Shef remembered the laugh in the thickets, the sense he had had, and had dismissed, that there were other fugitives in the wood. “Alfgar. He was always a good tracker. He must have followed us.”
Shef paused again for thought, dispelling the lethargy of cold and weariness. “I think he must have gone back, led Muirtach and the others to us. Maybe they did a deal. They got me, he got her. Or maybe he just snatched her while they were busy with me. There weren't enough of them to risk following very far. Not after the fright they'd had.”
“So. Ivar is more concerned about you than about her. But he knows you got her away from the camp. That's bad.” Hund passed a hand worriedly across his sparse, scanty beard. “Shef, think back. Did anyone see you actually kill any of the Vikings with your own hands?”
“I only killed one. That was in the dark and no one saw. It was no great deed. But someone may have seen me get into the pen and start freeing the prisoners—freeing Alfgar.” Shef's mouth twisted. “And do you know, I broke the Viking shield-wall with a burning timber when all the king's comrades could not do it.” Shef turned his palms and looked mutely at the pads of white skin, the tiny thorn holes where the blisters had been.
“Yes. Still, that might not be a cause for blood-vengeance. Ingulf and I have done a lot of favors during this last day and a night. There are many chieftains who would be dead or crippled for life if it had not been for us. You know, he will even stitch together entrails, and sometimes the man will live, if he is strong enough to stand the pain and there is no poison inside the body.”
Shef looked more attentively at the stains on his friend's tunic.
“You are trying to beg me off? From Ivar?”
“Yes.”
“You and Ingulf? But what do I matter to him?”
Hund dipped a lump of hard bread in the remaining water and passed it over.
“It's Thorvin. He says it is business of the Way. He says you have to be saved. I don't know why, but he is totally set on it. Someone spoke to him yesterday and he came running over to see us at once. Have you done something I don't know about?”

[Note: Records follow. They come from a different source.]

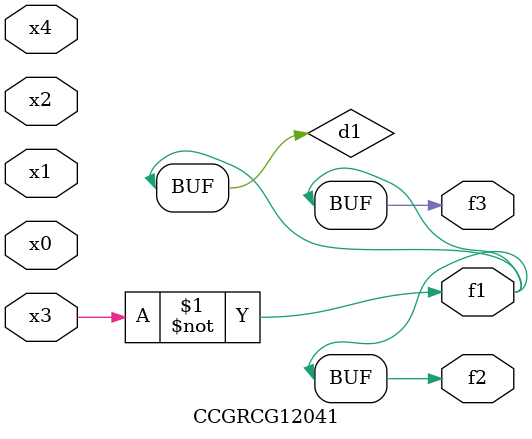
<source format=v>
module CCGRCG12041(
	input x0, x1, x2, x3, x4,
	output f1, f2, f3
);

	wire d1, d2;

	xnor (d1, x3);
	not (d2, x1);
	assign f1 = d1;
	assign f2 = d1;
	assign f3 = d1;
endmodule

</source>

Shef lay back in his bonds. “A lot of things, Hund. But I'm sure of one thing. Nothing is going to get me away from Ivar. I took his woman. How can I pay boot for that?”

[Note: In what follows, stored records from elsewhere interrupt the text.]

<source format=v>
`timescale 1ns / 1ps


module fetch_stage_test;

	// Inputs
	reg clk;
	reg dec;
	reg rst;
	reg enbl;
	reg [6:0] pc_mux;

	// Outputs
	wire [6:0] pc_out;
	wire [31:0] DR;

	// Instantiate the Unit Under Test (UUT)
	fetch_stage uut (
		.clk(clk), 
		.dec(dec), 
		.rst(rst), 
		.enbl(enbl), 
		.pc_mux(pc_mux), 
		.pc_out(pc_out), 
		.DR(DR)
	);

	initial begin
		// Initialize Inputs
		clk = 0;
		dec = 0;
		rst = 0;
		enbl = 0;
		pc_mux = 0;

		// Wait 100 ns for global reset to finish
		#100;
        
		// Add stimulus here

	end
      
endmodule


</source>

“When bale is highest, boot is nighest.” Hund filled the crock with water once again from a skin, placed a handful of bread beside it on the ground, and passed over the length of dirty homespun he had been carrying over his arm. “Food is short in the camp, and half the blankets are being used for shrouds. That's all I can find for now. Make it last. If you want to pay boot—see what the king can do.”
Hund jerked a chin toward the corner of the pen, beyond where the dying warriors had sat, called something to the watching guards, rose, and left. The king, thought Shef. What boot will Ivar take for him?

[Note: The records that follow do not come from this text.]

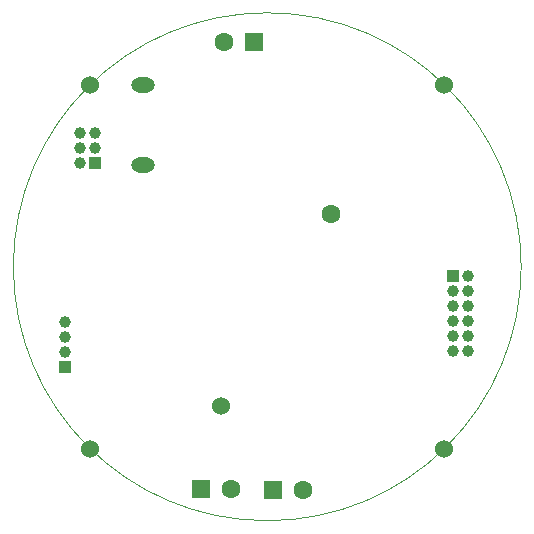
<source format=gbr>
*
*
G04 PADS 9.3 Build Number: 433611 generated Gerber (RS-274-X) file*
G04 PC Version=2.1*
*
%IN "LDC_Layout_20161209.pcb"*%
*
%MOIN*%
*
%FSLAX35Y35*%
*
*
*
*
G04 PC Standard Apertures*
*
*
G04 Thermal Relief Aperture macro.*
%AMTER*
1,1,$1,0,0*
1,0,$1-$2,0,0*
21,0,$3,$4,0,0,45*
21,0,$3,$4,0,0,135*
%
*
*
G04 Annular Aperture macro.*
%AMANN*
1,1,$1,0,0*
1,0,$2,0,0*
%
*
*
G04 Odd Aperture macro.*
%AMODD*
1,1,$1,0,0*
1,0,$1-0.005,0,0*
%
*
*
G04 PC Custom Aperture Macros*
*
*
*
*
*
*
G04 PC Aperture Table*
*
%ADD010C,0.001*%
%ADD024O,0.07874X0.05118*%
%ADD025C,0.06*%
%ADD028R,0.03937X0.03937*%
%ADD029C,0.03937*%
%ADD030R,0.06297X0.06297*%
%ADD031C,0.06297*%
%ADD041C,0.00394*%
%ADD043C,0.06299*%
*
*
*
*
G04 PC Circuitry*
G04 Layer Name LDC_Layout_20161209.pcb - circuitry*
%LPD*%
*
*
G04 PC Custom Flashes*
G04 Layer Name LDC_Layout_20161209.pcb - flashes*
%LPD*%
*
*
G04 PC Circuitry*
G04 Layer Name LDC_Layout_20161209.pcb - circuitry*
%LPD*%
*
G54D10*
G54D24*
G01X352165Y454134D03*
Y427756D03*
G54D25*
X378150Y347244D03*
X334646Y333071D03*
X452756Y454331D03*
Y333071D03*
X334646Y454331D03*
G54D28*
X326181Y360236D03*
X336417Y428150D03*
X455512Y390551D03*
G54D29*
X326181Y365236D03*
Y370236D03*
Y375236D03*
X331417Y428150D03*
X336417Y433150D03*
X331417D03*
X336417Y438150D03*
X331417D03*
X455512Y385551D03*
Y380551D03*
Y375551D03*
Y370551D03*
Y365551D03*
X460512D03*
Y370551D03*
Y375551D03*
Y380551D03*
Y385551D03*
Y390551D03*
G54D30*
X389370Y468701D03*
X371654Y319488D03*
X395669Y319291D03*
G54D31*
X379370Y468701D03*
X381654Y319488D03*
X405669Y319291D03*
G54D41*
X478346Y393701D02*
G75*
G03X478346I-84645J0D01*
G54D43*
G01X415059Y411319D03*
G74*
X0Y0D02*
M02*

</source>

“Is there any hope?” hissed Thorvin across the table.
Killer-Brand looked at him with mild surprise. “What sort of language is that from a priest of the Way? Hope? Hope is the spittle that runs from the jaws of Fenris Wolf, chained till the day of Ragnarok. If we start only doing things because we think there may be some hope—why, we will end up no better than Christians, singing hymns to their God because they think he may give them a better bargain after death. You are forgetting yourself, Thorvin.”
Brand looked with interest at his own right hand, spread out on the rough table next to Thorvin's forge. It had been split open by a sword-blade between second and third fingers, cut clean open almost down to the wrist. Ingulf the leech was bending over it, washing the wound with warm water from which a faint scent of herbs drifted. Then he slowly, carefully, pulled the lips of the gash apart. White bone showed for an instant before the oozing blood covered it in the track of Ingulf's fingers.